Please edit the records below by changing every "Toysi" to "ToysiShop" and leaving all other text unchanged. Omit the pictures from your answer.

(Data entries)
++++++++++++++++++++
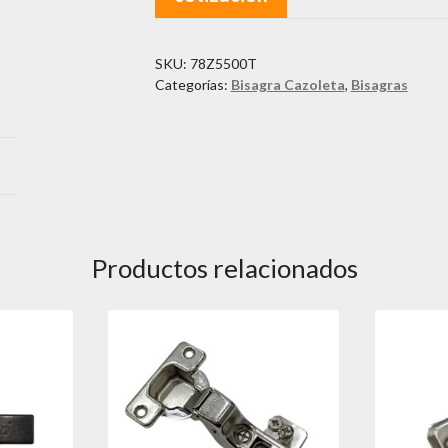
SKU:
78Z5500T
Categorías:
Bisagra Cazoleta
,
Bisagras
Productos relacionados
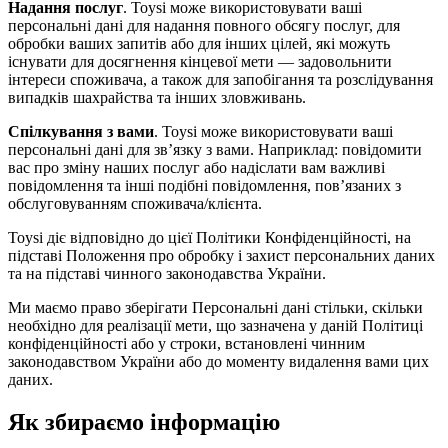
Надання послуг
. Toysi може використовувати ваші
персональні дані для надання повного обсягу послуг, для
обробки ваших запитів або для інших цілей, які можуть
існувати для досягнення кінцевої мети — задовольнити
інтереси споживача, а також для запобігання та розслідування
випадків шахрайства та інших зловживань.
Спілкування з вами
. Toysi може використовувати ваші
персональні дані для зв’язку з вами. Наприклад: повідомити
вас про зміну наших послуг або надіслати вам важливі
повідомлення та інші подібні повідомлення, пов’язаних з
обслуговуванням споживача/клієнта.
Toysi діє відповідно до цієї Політики Конфіденційності, на
підставі Положення про обробку і захист персональних даних
та на підставі чинного законодавства України.
Ми маємо право зберігати Персональні дані стільки, скільки
необхідно для реалізації мети, що зазначена у даній Політиці
конфіденційності або у строки, встановлені чинним
законодавством України або до моменту видалення вами цих
даних.
Як збираємо інформацію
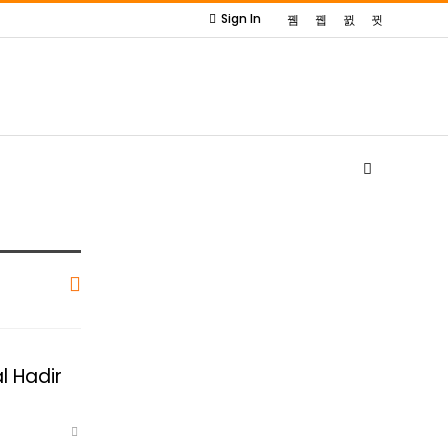
Sign In
 Hadir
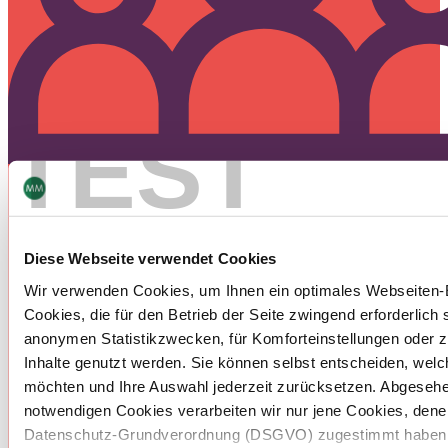
TEST
Zusammenarbeit ist das A und O!
Diese Webseite verwendet Cookies
Bei MM Packaging findet Innovation nicht hinter den
Wir verwenden Cookies, um Ihnen ein optimales Webseiten-E
Kulissen statt. Wir sind überzeugt, dass wir die besten
Cookies, die für den Betrieb der Seite zwingend erforderlich s
Ergebnisse erzielen, wenn wir von der ersten Idee bis zur
anonymen Statistikzwecken, für Komforteinstellungen oder zu
Umsetzung mit unseren Partnern zusammenarbeiten.
Inhalte genutzt werden. Sie können selbst entscheiden, wel
möchten und Ihre Auswahl jederzeit zurücksetzen. Abgeseh
notwendigen Cookies verarbeiten wir nur jene Cookies, denen 
Datenschutz-Grundverordnung (DSGVO) zugestimmt haben. B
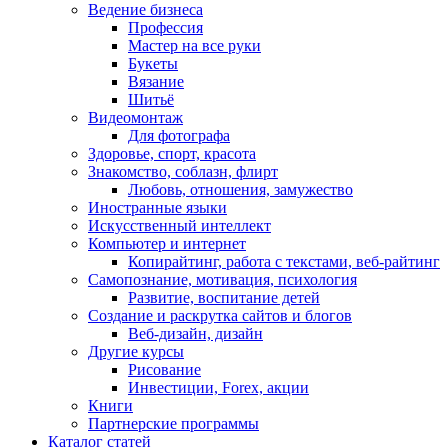
Ведение бизнеса
Профессия
Мастер на все руки
Букеты
Вязание
Шитьё
Видеомонтаж
Для фотографа
Здоровье, спорт, красота
Знакомство, соблазн, флирт
Любовь, отношения, замужество
Иностранные языки
Искусственный интеллект
Компьютер и интернет
Копирайтинг, работа с текстами, веб-райтинг
Самопознание, мотивация, психология
Развитие, воспитание детей
Создание и раскрутка сайтов и блогов
Веб-дизайн, дизайн
Другие курсы
Рисование
Инвестиции, Forex, акции
Книги
Партнерские программы
Каталог статей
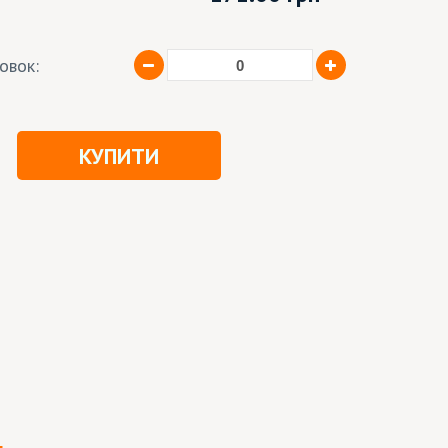
ковок:
КУПИТИ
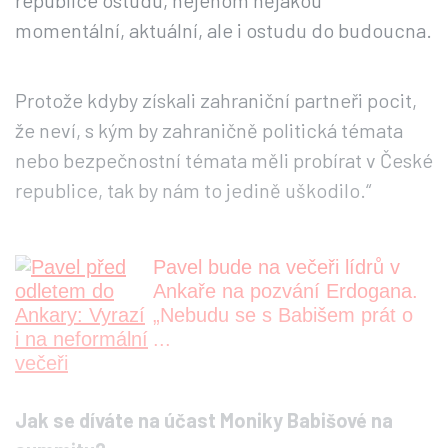
republice ostudu, nejenom nějakou
momentální, aktuální, ale i ostudu do budoucna.
Protože kdyby získali zahraniční partneři pocit,
že neví, s kým by zahraničně politická témata
nebo bezpečnostní témata měli probírat v České
republice, tak by nám to jedině uškodilo.“
Pavel bude na večeři lídrů v
Ankaře na pozvání Erdogana.
„Nebudu se s Babišem prát o
...
Jak se díváte na účast Moniky Babišové na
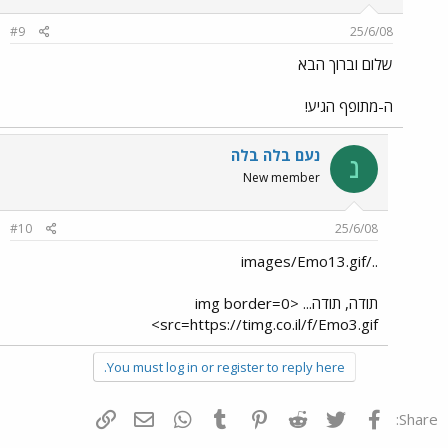
#9
25/6/08
שלום וברוך הבא
ה-מתופף הגיע!
נעם בלה בלה
נ
New member
#10
25/6/08
../images/Emo13.gif
תודה, תודה... <img border=0
src=https://timg.co.il/f/Emo3.gif>
You must log in or register to reply here.
פייסבוק
Twitter
Reddit
Pinterest
Tumblr
WhatsApp
דואר אלקטרוני
הוסף קישור
Share:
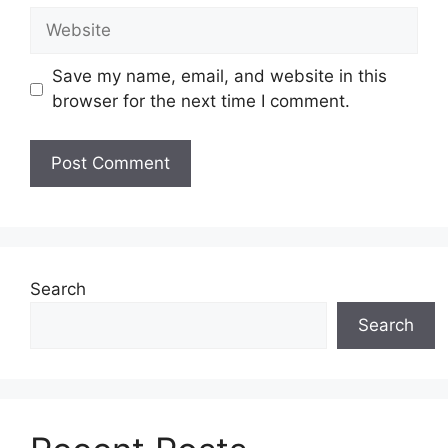
Website
Save my name, email, and website in this
browser for the next time I comment.
Search
Search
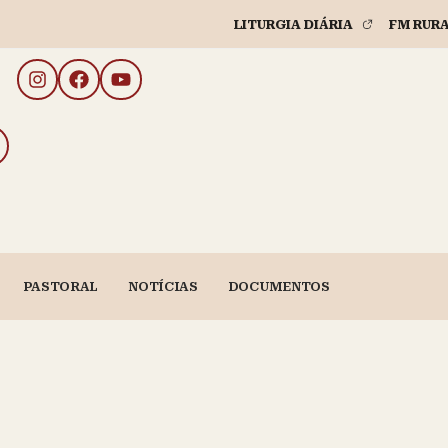
LITURGIA DIÁRIA
FM RUR
PASTORAL
NOTÍCIAS
DOCUMENTOS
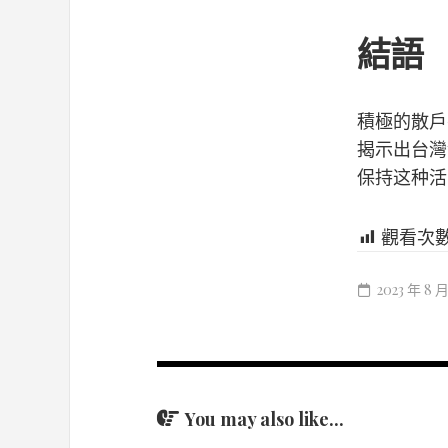
結語
積極的散戶
揭示出台灣
保持这种活
觀看次
2023 年 8 月
You may also like...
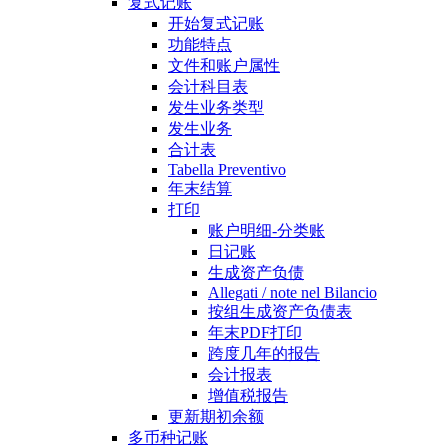
复式记账
开始复式记账
功能特点
文件和账户属性
会计科目表
发生业务类型
发生业务
合计表
Tabella Preventivo
年末结算
打印
账户明细-分类账
日记账
生成资产负债
Allegati / note nel Bilancio
按组生成资产负债表
年末PDF打印
跨度几年的报告
会计报表
增值税报告
更新期初余额
多币种记账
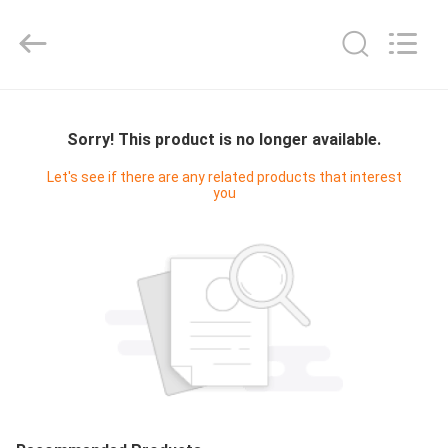
2026
Sundelight
Infant
products
Ltd..
All
Rights
Reserved.
ΑΡΧΙΚΉ
ΣΕΛΊΔΑ
Sorry! This product is no longer available.
Let's see if there are any related products that interest
you
ΠΡΟΪΌΝΤΑ
ΒΊΝΤΕΟ
ΣΧΕΤΙΚΆ
ΜΕ
ΕΜΆΣ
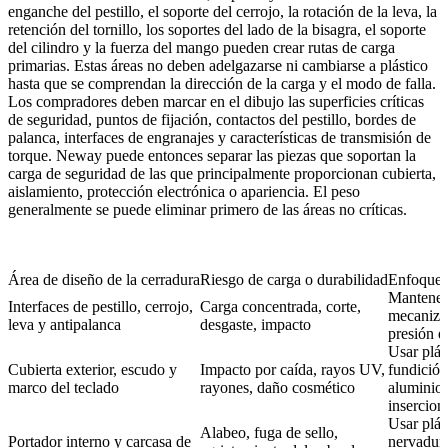
enganche del pestillo, el soporte del cerrojo, la rotación de la leva, la
retención del tornillo, los soportes del lado de la bisagra, el soporte
del cilindro y la fuerza del mango pueden crear rutas de carga
primarias. Estas áreas no deben adelgazarse ni cambiarse a plástico
hasta que se comprendan la dirección de la carga y el modo de falla.
Los compradores deben marcar en el dibujo las superficies críticas
de seguridad, puntos de fijación, contactos del pestillo, bordes de
palanca, interfaces de engranajes y características de transmisión de
torque. Neway puede entonces separar las piezas que soportan la
carga de seguridad de las que principalmente proporcionan cubierta,
aislamiento, protección electrónica o apariencia. El peso
generalmente se puede eliminar primero de las áreas no críticas.
Área de diseño de la cerradura
Riesgo de carga o durabilidad
Enfoque 
Mantener
Interfaces de pestillo, cerrojo,
Carga concentrada, corte,
mecaniza
leva y antipalanca
desgaste, impacto
presión e
Usar plás
Cubierta exterior, escudo y
Impacto por caída, rayos UV,
fundición
marco del teclado
rayones, daño cosmético
aluminio,
insercion
Usar plás
Alabeo, fuga de sello,
Portador interno y carcasa de
nervadur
++++++++++++++++++++
* Output of the exercise:
SKU:
78Z5500T
Categorías:
Bisagra Cazoleta
,
Bisagras
Productos relacionados
Надання послуг
. ToysiShop може використовувати ваші
персональні дані для надання повного обсягу послуг, для
обробки ваших запитів або для інших цілей, які можуть
існувати для досягнення кінцевої мети — задовольнити
інтереси споживача, а також для запобігання та розслідування
випадків шахрайства та інших зловживань.
Спілкування з вами
. ToysiShop може використовувати ваші
персональні дані для зв’язку з вами. Наприклад: повідомити
вас про зміну наших послуг або надіслати вам важливі
повідомлення та інші подібні повідомлення, пов’язаних з
обслуговуванням споживача/клієнта.
ToysiShop діє відповідно до цієї Політики Конфіденційності, на
підставі Положення про обробку і захист персональних даних
та на підставі чинного законодавства України.
Ми маємо право зберігати Персональні дані стільки, скільки
необхідно для реалізації мети, що зазначена у даній Політиці
конфіденційності або у строки, встановлені чинним
законодавством України або до моменту видалення вами цих
даних.
Як збираємо інформацію
Sign In
 Hadir
TEST
Zusammenarbeit ist das A und O!
Diese Webseite verwendet Cookies
Bei MM Packaging findet Innovation nicht hinter den
Wir verwenden Cookies, um Ihnen ein optimales Webseiten-E
Kulissen statt. Wir sind überzeugt, dass wir die besten
Cookies, die für den Betrieb der Seite zwingend erforderlich s
Ergebnisse erzielen, wenn wir von der ersten Idee bis zur
anonymen Statistikzwecken, für Komforteinstellungen oder zu
Umsetzung mit unseren Partnern zusammenarbeiten.
Inhalte genutzt werden. Sie können selbst entscheiden, wel
möchten und Ihre Auswahl jederzeit zurücksetzen. Abgeseh
notwendigen Cookies verarbeiten wir nur jene Cookies, denen 
Datenschutz-Grundverordnung (DSGVO) zugestimmt haben. B
Ведение бизнеса
Профессия
Мастер на все руки
Букеты
Вязание
Шитьё
Видеомонтаж
Для фотографа
Здоровье, спорт, красота
Знакомство, соблазн, флирт
Любовь, отношения, замужество
Иностранные языки
Искусственный интеллект
Компьютер и интернет
Копирайтинг, работа с текстами, веб-райтинг
Самопознание, мотивация, психология
Развитие, воспитание детей
Создание и раскрутка сайтов и блогов
Веб-дизайн, дизайн
Другие курсы
Рисование
Инвестиции, Forex, акции
Книги
Партнерские программы
Каталог статей
ковок:
КУПИТИ
republice ostudu, nejenom nějakou
momentální, aktuální, ale i ostudu do budoucna.
Protože kdyby získali zahraniční partneři pocit,
že neví, s kým by zahraničně politická témata
nebo bezpečnostní témata měli probírat v České
republice, tak by nám to jedině uškodilo.“
Pavel bude na večeři lídrů v
Ankaře na pozvání Erdogana.
„Nebudu se s Babišem prát o
...
Jak se díváte na účast Moniky Babišové na
#9
25/6/08
שלום וברוך הבא
ה-מתופף הגיע!
נעם בלה בלה
נ
New member
#10
25/6/08
../images/Emo13.gif
תודה, תודה... <img border=0
src=https://timg.co.il/f/Emo3.gif>
You must log in or register to reply here.
פייסבוק
Twitter
Reddit
Pinterest
Tumblr
WhatsApp
דואר אלקטרוני
הוסף קישור
Share:
Website
Save my name, email, and website in this
browser for the next time I comment.
Search
Search
LITURGIA DIÁRIA
FM RUR
PASTORAL
NOTÍCIAS
DOCUMENTOS
結語
積極的散戶
揭示出台灣
保持这种活
觀看次
2023 年 8 月
You may also like...
复式记账
开始复式记账
功能特点
文件和账户属性
会计科目表
发生业务类型
发生业务
合计表
Tabella Preventivo
年末结算
打印
账户明细-分类账
日记账
生成资产负债
Allegati / note nel Bilancio
按组生成资产负债表
年末PDF打印
跨度几年的报告
会计报表
增值税报告
更新期初余额
多币种记账
2026
Sundelight
Infant
products
Ltd..
All
Rights
Reserved.
ΑΡΧΙΚΉ
ΣΕΛΊΔΑ
Sorry! This product is no longer available.
Let's see if there are any related products that interest
you
ΠΡΟΪΌΝΤΑ
ΒΊΝΤΕΟ
ΣΧΕΤΙΚΆ
ΜΕ
ΕΜΆΣ
enganche del pestillo, el soporte del cerrojo, la rotación de la leva, la
retención del tornillo, los soportes del lado de la bisagra, el soporte
del cilindro y la fuerza del mango pueden crear rutas de carga
primarias. Estas áreas no deben adelgazarse ni cambiarse a plástico
hasta que se comprendan la dirección de la carga y el modo de falla.
Los compradores deben marcar en el dibujo las superficies críticas
de seguridad, puntos de fijación, contactos del pestillo, bordes de
palanca, interfaces de engranajes y características de transmisión de
torque. Neway puede entonces separar las piezas que soportan la
carga de seguridad de las que principalmente proporcionan cubierta,
aislamiento, protección electrónica o apariencia. El peso
generalmente se puede eliminar primero de las áreas no críticas.
Área de diseño de la cerradura
Riesgo de carga o durabilidad
Enfoque 
Mantener
Interfaces de pestillo, cerrojo,
Carga concentrada, corte,
mecaniza
leva y antipalanca
desgaste, impacto
presión e
Usar plás
Cubierta exterior, escudo y
Impacto por caída, rayos UV,
fundición
marco del teclado
rayones, daño cosmético
aluminio,
insercion
Usar plás
Alabeo, fuga de sello,
Portador interno y carcasa de
nervadur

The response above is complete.